-------- Source document --------

After the Commonwealth [ ] rested its case, [Appellant] took the stand and admitted that he was the unnamed caller who called both the Pennsylvania State Police Barracks and Corporal Howell on the day in question. Although [Appellant] admitted that he called Corporal Howell directly at a different station than the Pennsylvania State Police Barracks in Carlisle, rather than leave a message for him, he denied making the harassing statement as testified to by Corporal Howell. Instead, [Appellant] testified that the nature of his call was non- threatening, and he was simply trying to get Corporal Howell to leave him alone. Specifically [Appellant] said that he was concerned because he had seen unmarked police vehicles regularly drive past his home and stop at the end of the driveway, and he believed that Corporal Howell was responsible for these vehicles showing up at his home. The Commonwealth contradicted this statement on rebuttal. Trooper Timothy Janosco (hereinafter “Trooper Janosco”) testified on rebuttal that he did drive past [Appellant’s] home in an unmarked police vehicle, but that it was after [Appellant] had already placed the phone call to Corporal Howell. Furthermore, both Corporal Howell and Trooper Jansoco stated on rebuttal that they had not driven unmarked police vehicles past [Appellant’s] home immediately prior to the August 20, 2014 phone call.

-------- Extracted material --------

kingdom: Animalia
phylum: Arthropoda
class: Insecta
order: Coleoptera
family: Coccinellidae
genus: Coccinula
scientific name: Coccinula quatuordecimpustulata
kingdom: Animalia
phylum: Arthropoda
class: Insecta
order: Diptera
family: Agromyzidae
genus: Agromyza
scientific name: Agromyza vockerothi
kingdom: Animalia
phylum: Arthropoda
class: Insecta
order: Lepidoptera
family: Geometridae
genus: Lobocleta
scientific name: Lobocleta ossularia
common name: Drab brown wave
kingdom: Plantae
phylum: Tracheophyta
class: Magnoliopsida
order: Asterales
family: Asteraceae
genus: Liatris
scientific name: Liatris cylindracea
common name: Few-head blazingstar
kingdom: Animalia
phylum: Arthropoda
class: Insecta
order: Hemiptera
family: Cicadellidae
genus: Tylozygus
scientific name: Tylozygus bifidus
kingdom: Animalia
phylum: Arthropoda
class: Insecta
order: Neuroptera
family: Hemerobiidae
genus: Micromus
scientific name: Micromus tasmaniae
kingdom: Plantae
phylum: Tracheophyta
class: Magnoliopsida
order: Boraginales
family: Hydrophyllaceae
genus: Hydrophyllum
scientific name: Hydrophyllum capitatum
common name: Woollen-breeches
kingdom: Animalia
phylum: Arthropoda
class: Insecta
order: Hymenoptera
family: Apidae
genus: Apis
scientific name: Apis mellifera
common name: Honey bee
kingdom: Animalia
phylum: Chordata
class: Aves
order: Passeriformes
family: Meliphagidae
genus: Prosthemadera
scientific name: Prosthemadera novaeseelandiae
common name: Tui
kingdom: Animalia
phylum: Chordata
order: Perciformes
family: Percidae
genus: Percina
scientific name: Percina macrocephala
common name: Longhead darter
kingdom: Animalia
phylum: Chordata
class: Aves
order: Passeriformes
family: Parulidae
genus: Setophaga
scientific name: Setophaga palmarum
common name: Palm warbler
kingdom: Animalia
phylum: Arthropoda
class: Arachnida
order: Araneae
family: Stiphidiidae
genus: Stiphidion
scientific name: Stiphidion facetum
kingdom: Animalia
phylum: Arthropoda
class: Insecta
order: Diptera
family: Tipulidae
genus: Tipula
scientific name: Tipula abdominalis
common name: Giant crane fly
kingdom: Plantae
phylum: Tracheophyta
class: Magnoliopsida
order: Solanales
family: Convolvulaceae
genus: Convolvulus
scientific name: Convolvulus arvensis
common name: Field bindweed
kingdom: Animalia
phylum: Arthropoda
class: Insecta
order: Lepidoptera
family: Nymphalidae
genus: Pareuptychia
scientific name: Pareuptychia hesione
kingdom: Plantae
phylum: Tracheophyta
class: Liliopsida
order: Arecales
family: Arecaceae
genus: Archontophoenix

--------

Using the court testimony passage, say yes or no for whether each statement agrees with it, and support each answer with the deciding words of the passage quoted exactly: (a) The appellant denied being the unnamed caller. (b) Trooper Janosco drove past the appellant's home in an unmarked police vehicle before the phone call to Corporal Howell. (c) The appellant testified that he believed Corporal Howell was responsible for the vehicles appearing at his home.

■ **Response to this exercise**:
(a) No: "admitted that he was the unnamed caller who called both the Pennsylvania State Police Barracks and Corporal Howell on the day in question"
(b) No: "but that it was after [Appellant] had already placed the phone call to Corporal Howell"
(c) Yes: "he believed that Corporal Howell was responsible for these vehicles showing up at his home"